▸ WORK TO DO
- 1) List every internet service company named in the post below about DSL versus cable service.
- 2) Answer these questions from the DSL versus cable post below:
(a) What is the monthly price of the 7 Mbps DSL service at Location 1?
(b) What upload speed did Cox say the 7 Mbps service will have?
(c) About how much per month does Qwest charge for its netbacker service?
- 3) Carry on the post below comparing DSL and cable service, starting after its last sentence.

▸ SOURCE DOCUMENT

-------------------------

[Tfug] why not cable?

Peter Collins pcollinsca47 at gmail.com
Tue Sep 12 17:41:53 MST 2006


My 2 cents on dsl vs cable for home use.

I currently have a mixture of Qwest DSL and Cox cable service across
three Tucson
locations and Comcast cable service for my parents on the East coast.
It's hard to
compare costs exactly since you almost always end up getting discounts
for bundling
other services.

In central Tucson:

    Location 1  has 7Mbps DSL service for $31.99/month. The basic phone service
    is $22 for a total of $57/month with taxes. If you have a
telephone bundle you can get
    a discount on the DSL of $5. You can also get a more basic phone
service that's
    about $5 cheaper.  The 7 Mbps service is the same price as Qwest 5 Mbps -
    they just let you have faster service if conditions permit. Cable
is available here
    if I wanted it. DSL upload speed is something like 768 Kbps, but I
often get as
    much as 1024 Kbps - right now I'm showing 960 Kbps from Vail.

    Location 2 has 6 Mbps Cox cable service soon to be 7Mbps for $5 more. DSL
    is not available in this neighborhood. Costs me about $52/month. It was
    $51 for just Internet, but with discounts I can get the most basic
cable tv for
     $1 more, so I got that for kicks even though I really only watch
dtv over the air.
    ( Just called Cox and they say that 7 Mbps service will have 712 Kbps upload
      instead of the current 512 Kbps. 712 seems a strange number. I'm guessing
      he meant 768)

In Vail, AZ

     Have 1.5 Mbps DSL for for $24/month with a home phone package discount and
     a phone service of $36/month for a total of about $60/month. No Cable is
     available. No faster DSL is available.

Both DSL and Cable modems were about the same and are often heavily rebated
when establishing service. For DSL I have the Qwest Actiontec modem and the
Qwest flavor 2wire, which was more expensive ($100 or so from Qwest). The 2wire
is the more reliable and has potential to support secure remote
administration via
https but this feature is only available from Qwest with their
netbacker monthly service
for around $10/month - very aggravating since it's only a 1 time
download, but the service
has a steep cancellation fee. So I purchased a Sangoma DSL modem pci card with
hopes of building an Ipcop DSL router to replace  the 2wire.

The biggest impact of Cox port blocking so far has been having to use their
SMTP server - always seems I have to change my laptop every time I send email.
But I'm irked by the concept.

The bigger pain is the lower upload speeds which impacts remote access via VNC
or Remote Desktop - these are much better when connecting to a DSL site. Comcast
(out of town) has even slower upload speeds than Cox. Transferring
large files like
my folk's latest photos from their cable site is like reverting to dialup.

-------------------------

▸ Data records
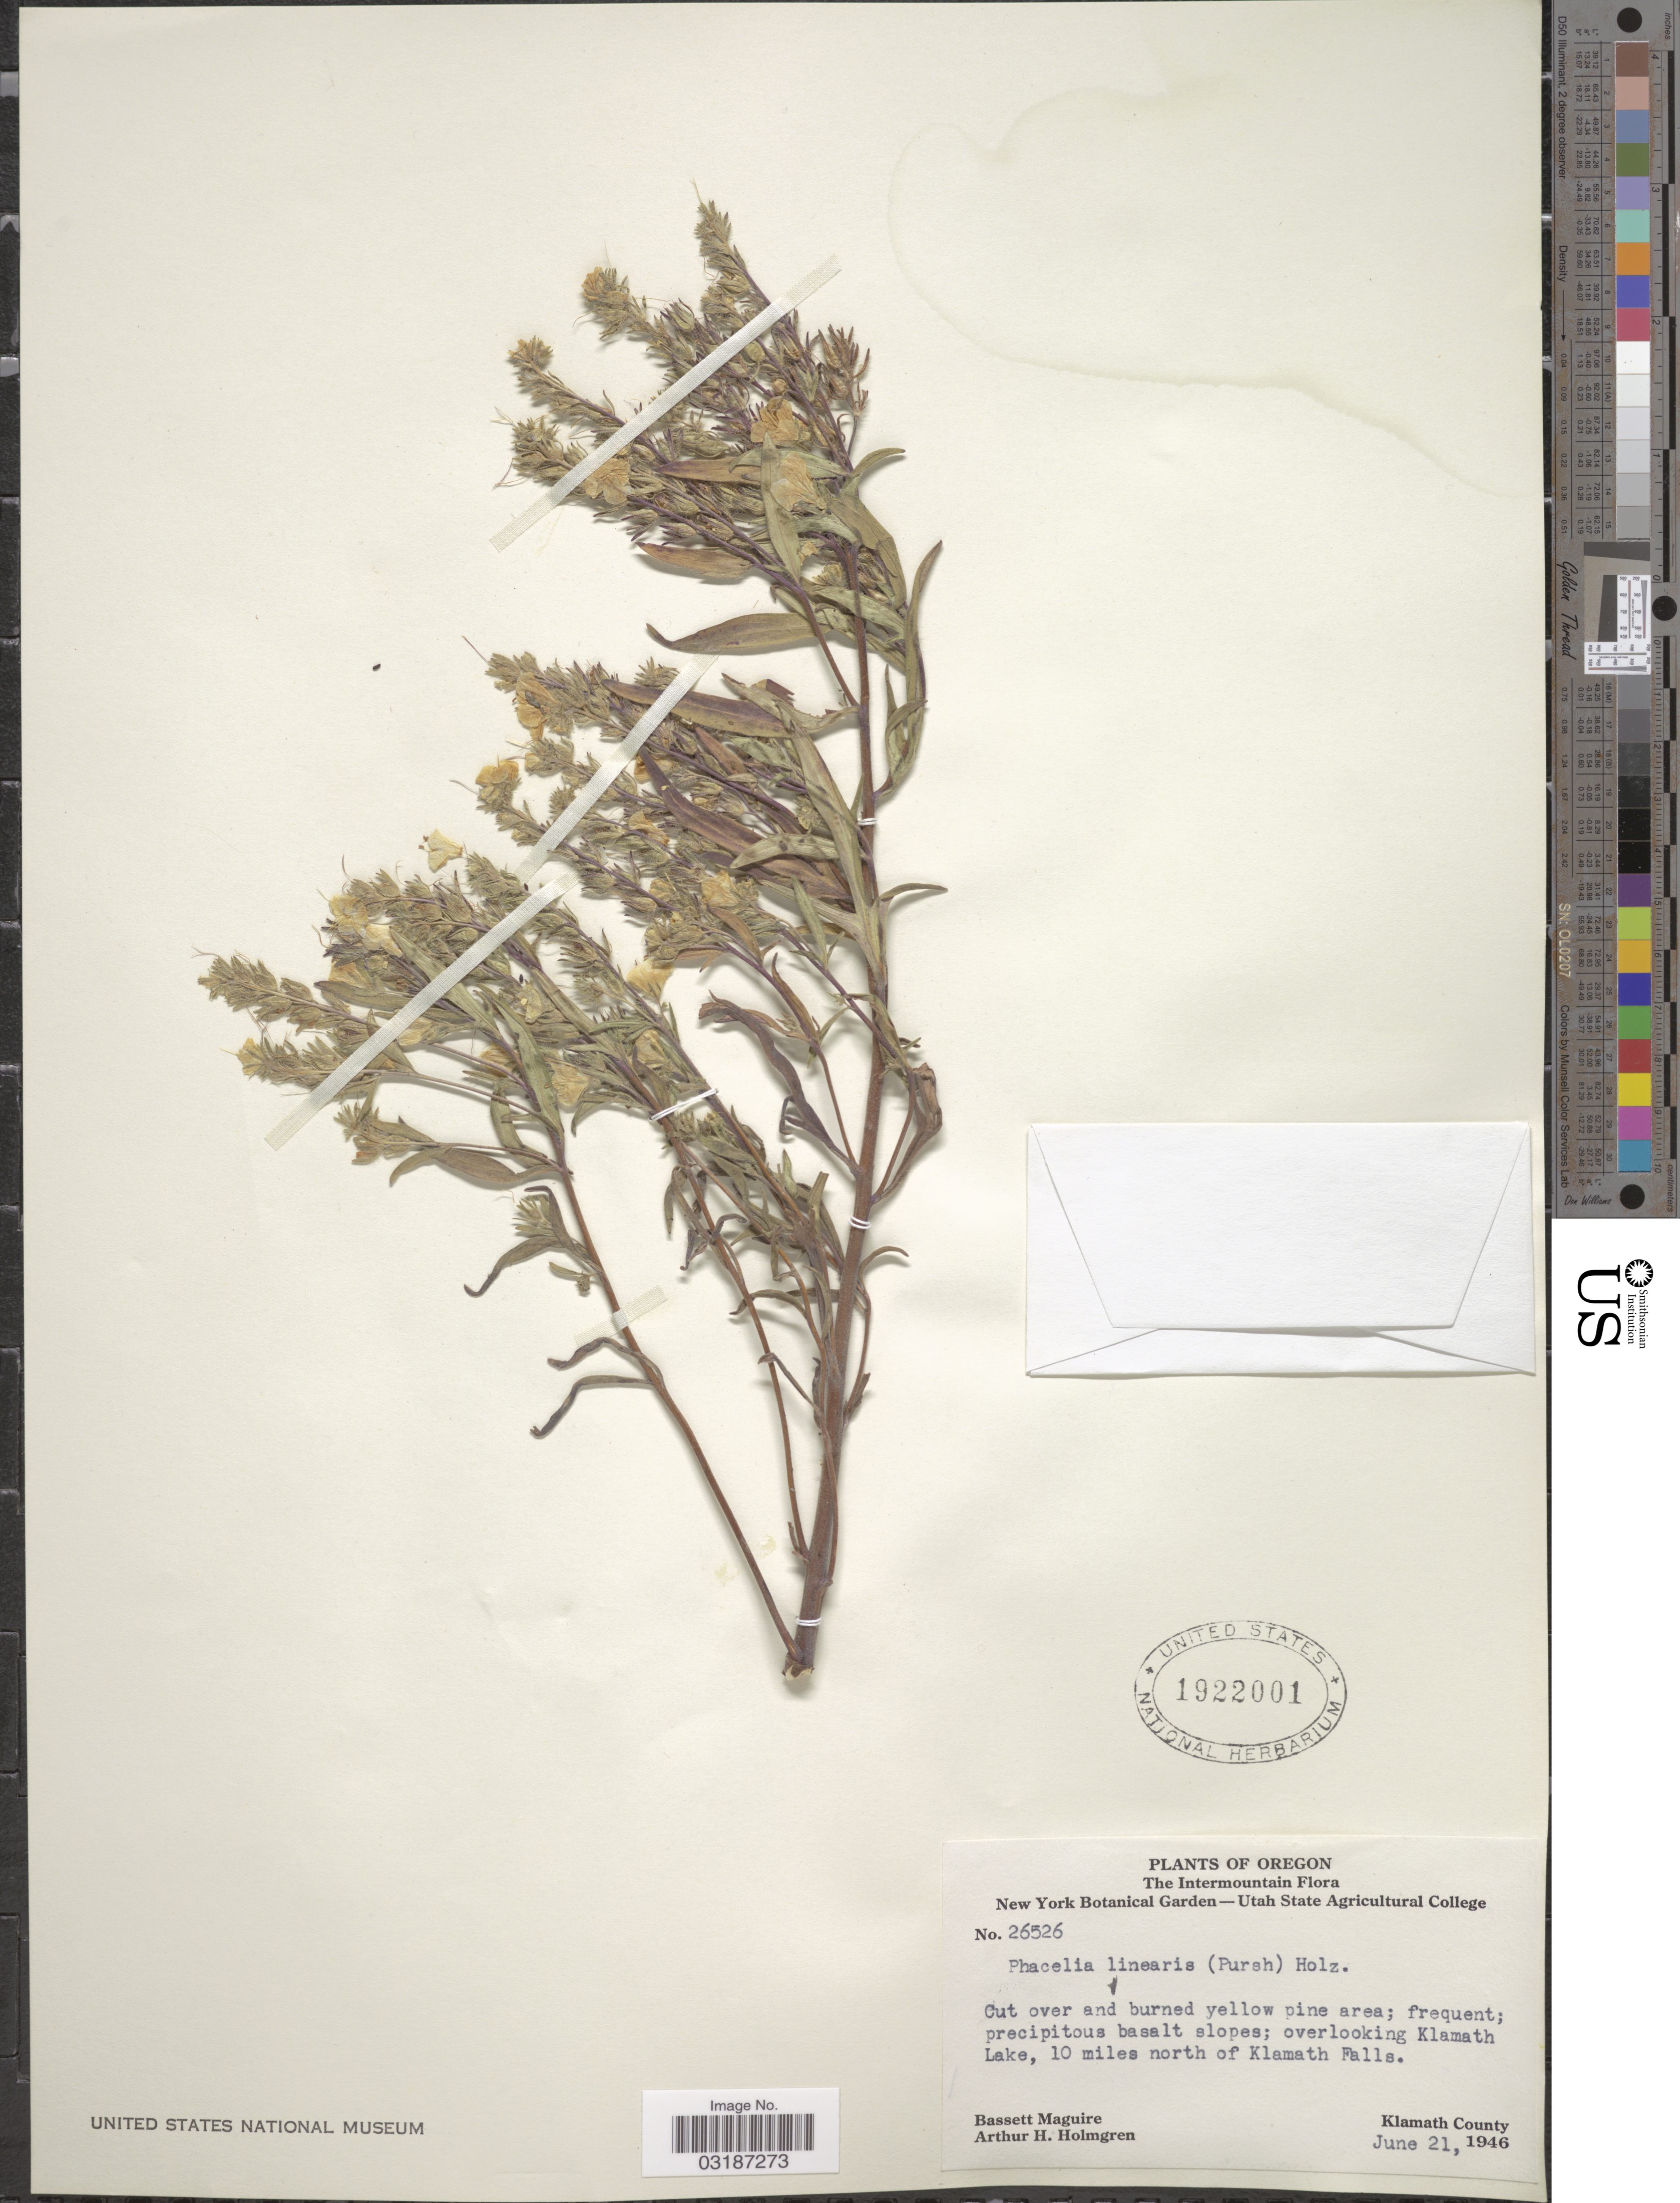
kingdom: Plantae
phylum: Tracheophyta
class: Magnoliopsida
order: Boraginales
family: Hydrophyllaceae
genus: Phacelia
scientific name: Phacelia linearis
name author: (Pursh) Holz.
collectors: B. Maguire & A. H. Holmgren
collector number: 26526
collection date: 1946-06-21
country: United States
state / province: Oregon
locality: Intermountain. Overlooking Klamath Lake, 10 miles north of Klamath Falls. Klamath County.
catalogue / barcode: US 1922001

-------------------------

▸ RESPONSES TO THE TASKS
- 1) Qwest, Cox, Comcast

- 2)
(a) $31.99/month
(b) 712 Kbps
(c) Around $10/month

- 3)
Technical support has been much better for Qwest DSL for me. With Cox
they messed
up my account pin on a Friday and I couldn't get it reset until the
next week which
prevented getting technical support.
  I have had some outages on the Vail DSL, all quickly resolved once I
called. The
Qwest Actiontec modem/router needs to be power cycled too often, so I'm moving
away from those. The Motorola cable modem has been fine so far.

Qwest does have local dialup numbers which you can request for use when on the
road. Don't know about Cox. Usually though I just setup dialup on my phone line
for emergencies.

Qwest currently has a $22 for life special for 1.5 Mbps dsl, but it's
$5 more if you
don't have a phone bundle discount and I think it requires a
multi-year contract.

So far I like dsl better than cox cable. It's feels less expensive
since I want the land line phone service and don't want cable TV. Port
blocking is lame; I'm buying bits on the
wire.

And who knows what Cox is handing over to the Feds ;-)

Peter Collins
Ok, 4 cents


On 9/12/06, keith smith <klsmith2020 at yahoo.com> wrote:
>
> How can you tell what ports are blocked?  Also I recently was looking at one of the SMTP servers and the config file showed an alternate port of 467 or something like that.  So if port 25 is blocked can't I just set my pop client to use that port instead of port 25?
>
> Wouldn't 53 be blocked also?  With alternate ports such as 8080 instead of 80 with port 53 open I can still run a named server....ETC.
>
> Also I thought all DSL providers block some ports.  I used to do tech support for a DSL hardware vendor.  As I recall port 25 was blocked but could be unblocked upon request. Not sure about other ports.
>
> I use Cox and they block port 25 so I had to use their SMTP server back when I used to POP.  I use webmail now.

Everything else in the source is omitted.